Task goal: Please output the entries below exactly as they are.

[Opening The records section]

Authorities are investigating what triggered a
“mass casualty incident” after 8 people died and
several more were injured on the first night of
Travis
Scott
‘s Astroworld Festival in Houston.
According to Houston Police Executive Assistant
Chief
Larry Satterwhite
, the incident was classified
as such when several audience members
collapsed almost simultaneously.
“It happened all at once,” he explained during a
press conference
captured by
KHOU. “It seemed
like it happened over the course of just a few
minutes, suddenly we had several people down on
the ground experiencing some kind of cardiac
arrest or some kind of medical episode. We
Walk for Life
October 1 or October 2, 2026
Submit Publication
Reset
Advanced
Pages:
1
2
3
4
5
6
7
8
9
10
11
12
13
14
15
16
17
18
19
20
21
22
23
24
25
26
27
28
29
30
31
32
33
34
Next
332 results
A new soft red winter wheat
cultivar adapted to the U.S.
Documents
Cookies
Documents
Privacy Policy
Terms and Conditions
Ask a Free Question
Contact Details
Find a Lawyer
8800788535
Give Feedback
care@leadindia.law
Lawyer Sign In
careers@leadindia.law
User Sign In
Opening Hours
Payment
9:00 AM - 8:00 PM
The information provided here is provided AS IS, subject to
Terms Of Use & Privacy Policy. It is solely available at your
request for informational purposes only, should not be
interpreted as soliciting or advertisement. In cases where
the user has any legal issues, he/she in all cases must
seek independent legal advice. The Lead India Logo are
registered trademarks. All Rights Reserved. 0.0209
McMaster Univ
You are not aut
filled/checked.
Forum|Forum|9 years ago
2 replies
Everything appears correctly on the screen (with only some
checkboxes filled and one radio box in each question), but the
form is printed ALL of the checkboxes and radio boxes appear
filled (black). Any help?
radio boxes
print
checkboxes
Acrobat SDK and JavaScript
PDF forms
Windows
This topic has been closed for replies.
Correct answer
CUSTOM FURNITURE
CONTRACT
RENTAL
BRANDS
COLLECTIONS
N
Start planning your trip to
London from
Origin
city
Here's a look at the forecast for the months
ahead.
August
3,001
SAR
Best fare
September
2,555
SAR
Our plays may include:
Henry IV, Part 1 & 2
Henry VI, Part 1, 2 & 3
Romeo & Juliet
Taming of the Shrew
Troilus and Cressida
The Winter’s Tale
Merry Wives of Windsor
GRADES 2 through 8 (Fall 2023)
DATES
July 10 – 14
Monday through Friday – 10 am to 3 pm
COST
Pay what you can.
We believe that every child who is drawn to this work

[Closing The records section]

Task result:
Authorities are investigating what triggered a
“mass casualty incident” after 8 people died and
several more were injured on the first night of
Travis
Scott
‘s Astroworld Festival in Houston.
According to Houston Police Executive Assistant
Chief
Larry Satterwhite
, the incident was classified
as such when several audience members
collapsed almost simultaneously.
“It happened all at once,” he explained during a
press conference
captured by
KHOU. “It seemed
like it happened over the course of just a few
minutes, suddenly we had several people down on
the ground experiencing some kind of cardiac
arrest or some kind of medical episode. We
Walk for Life
October 1 or October 2, 2026
Submit Publication
Reset
Advanced
Pages:
1
2
3
4
5
6
7
8
9
10
11
12
13
14
15
16
17
18
19
20
21
22
23
24
25
26
27
28
29
30
31
32
33
34
Next
332 results
A new soft red winter wheat
cultivar adapted to the U.S.
Documents
Cookies
Documents
Privacy Policy
Terms and Conditions
Ask a Free Question
Contact Details
Find a Lawyer
8800788535
Give Feedback
care@leadindia.law
Lawyer Sign In
careers@leadindia.law
User Sign In
Opening Hours
Payment
9:00 AM - 8:00 PM
The information provided here is provided AS IS, subject to
Terms Of Use & Privacy Policy. It is solely available at your
request for informational purposes only, should not be
interpreted as soliciting or advertisement. In cases where
the user has any legal issues, he/she in all cases must
seek independent legal advice. The Lead India Logo are
registered trademarks. All Rights Reserved. 0.0209
McMaster Univ
You are not aut
filled/checked.
Forum|Forum|9 years ago
2 replies
Everything appears correctly on the screen (with only some
checkboxes filled and one radio box in each question), but the
form is printed ALL of the checkboxes and radio boxes appear
filled (black). Any help?
radio boxes
print
checkboxes
Acrobat SDK and JavaScript
PDF forms
Windows
This topic has been closed for replies.
Correct answer
CUSTOM FURNITURE
CONTRACT
RENTAL
BRANDS
COLLECTIONS
N
Start planning your trip to
London from
Origin
city
Here's a look at the forecast for the months
ahead.
August
3,001
SAR
Best fare
September
2,555
SAR
Our plays may include:
Henry IV, Part 1 & 2
Henry VI, Part 1, 2 & 3
Romeo & Juliet
Taming of the Shrew
Troilus and Cressida
The Winter’s Tale
Merry Wives of Windsor
GRADES 2 through 8 (Fall 2023)
DATES
July 10 – 14
Monday through Friday – 10 am to 3 pm
COST
Pay what you can.
We believe that every child who is drawn to this work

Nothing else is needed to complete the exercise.